Coventry University in the UK recently announced that it will offer 50 online degrees over the next five years. Students can start taking courses for free and complete a series of short courses before deciding if they want to enroll full time, using a pay-as-you-go pricing model. While online learning is hardly new, this announcement a giant step in the shift from traditional, on-campus learning to an exclusively online experience.
Online education is growing in popularity because of the benefits it delivers to both higher education institutions and students. Online education provides greater flexibility, which is in high demand for an increasing number of adult learners who are trying to juggle work, family and higher education. It allows colleges and universities to expand their reach to virtually any geographic area. Rather than simply viewing pre-recorded lectures, online learners can participate in live classes and engage with professors and students. On the most basic level, online education allows students to avoid housing and transportation costs, while schools can accommodate more students without adding classrooms or housing.
Of course, online education has its disadvantages. Schools often require major technology upgrades to deliver high-quality online learning experiences. Degree completion rates are lower with online education. While courses can be interactive, it’s impossible to fully replicate the in-person experience before, during and after class. If there’s a technical issue, a student can watch a recording of the class but will miss the live experience. Financial aid can be more complex to obtain, and some institutions aren’t eligible for federal aid. Schools that offer strictly online programs are sometimes accredited differently, so students seeking to earn a license or certification must make sure the program is properly accredited.
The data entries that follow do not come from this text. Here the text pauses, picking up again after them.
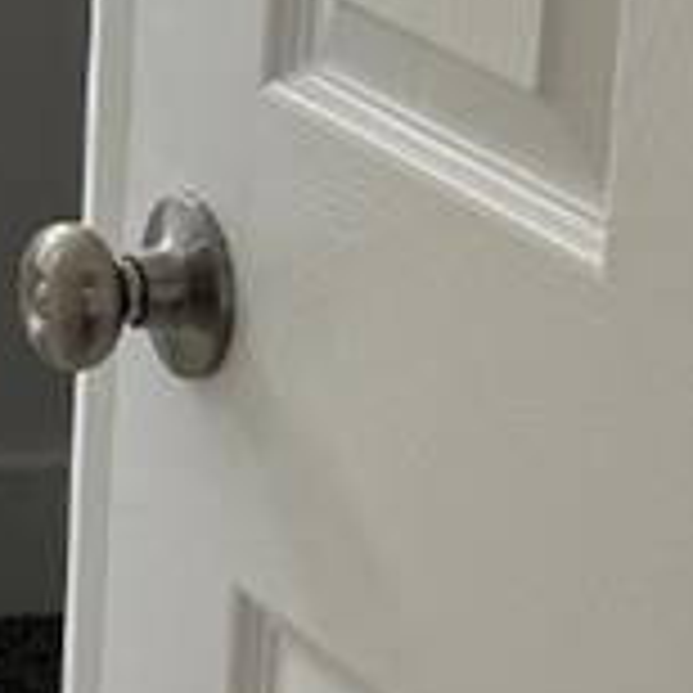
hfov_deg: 8.3
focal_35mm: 206
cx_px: -344
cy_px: -119
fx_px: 4666
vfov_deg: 8.4
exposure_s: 1/257
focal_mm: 6.76
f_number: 1.78
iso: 100
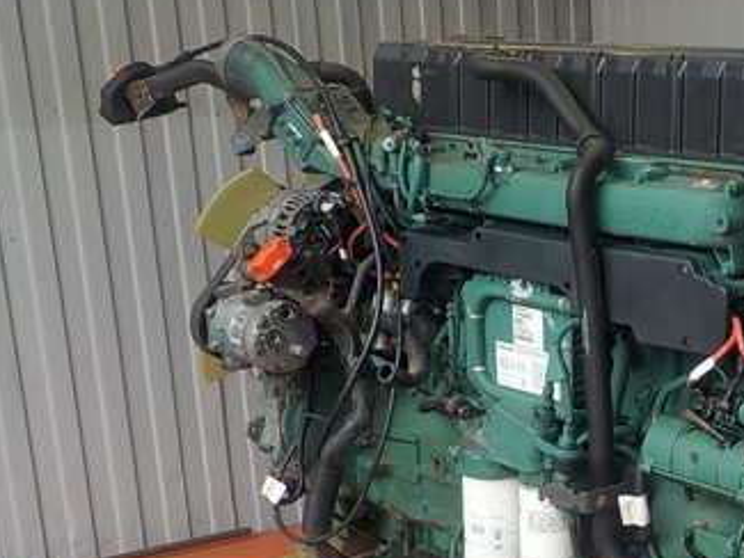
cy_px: 409
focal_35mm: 59
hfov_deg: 31.0
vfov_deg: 24.6
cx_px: 687
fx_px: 1269
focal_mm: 4.1
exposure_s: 1/100
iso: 125
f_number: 3.3
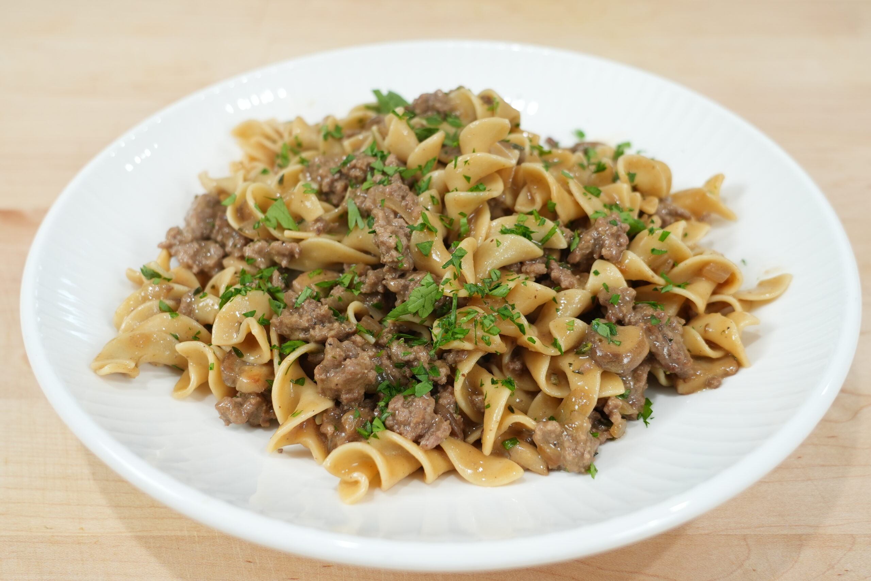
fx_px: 944
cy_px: 290
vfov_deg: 34.2
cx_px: 436
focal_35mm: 39
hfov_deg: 49.6
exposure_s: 1/100
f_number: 4
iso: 400
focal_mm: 26
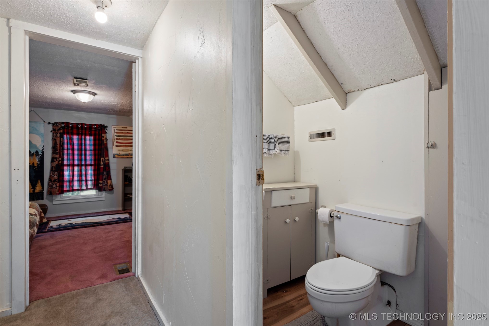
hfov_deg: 89.7
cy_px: 163
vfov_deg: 67.1
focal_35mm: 18
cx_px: 244
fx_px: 246
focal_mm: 18.1
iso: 200
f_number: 9
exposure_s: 1.6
Fortunately, many of the negatives of online education are correctible, and the options continue to proliferate. Even for traditional students, online education makes it possible to take courses over summer break without staying on campus. Many schools provide online access to course materials and recording of lectures. In some cases, it’s easier to gain acceptance into online programs than traditional programs, making higher education accessible to more people. In addition to online-only programs, more schools are offering hybrid programs that include both online and in-person classes.
With more options come higher expectations. Students want faster answers to their questions about financial aid, credit transfers and career assistance. They expect to access this information and other resources on their mobile devices. The recent Online College Students report from Aslanian Market Research found that the number of students requesting information from at least three schools jumped from 29 percent to 52 percent. Nearly six in 10 students would change part of their search if they could turn back the clock, and 23 percent of current and former online education students wish they had contacted more schools. Almost three-quarters of students are now aware of competency-based programs.
This data suggests that students feel as if they should have been more demanding. As a result, recruitment is getting tougher. Student experiences need to get better. Retention and degree completion rates need to get better. Because students are becoming more knowledgeable every day and can pick and choose their options, colleges and universities have to raise their game and meet increasing demands for a flexible, high-quality online learning experience.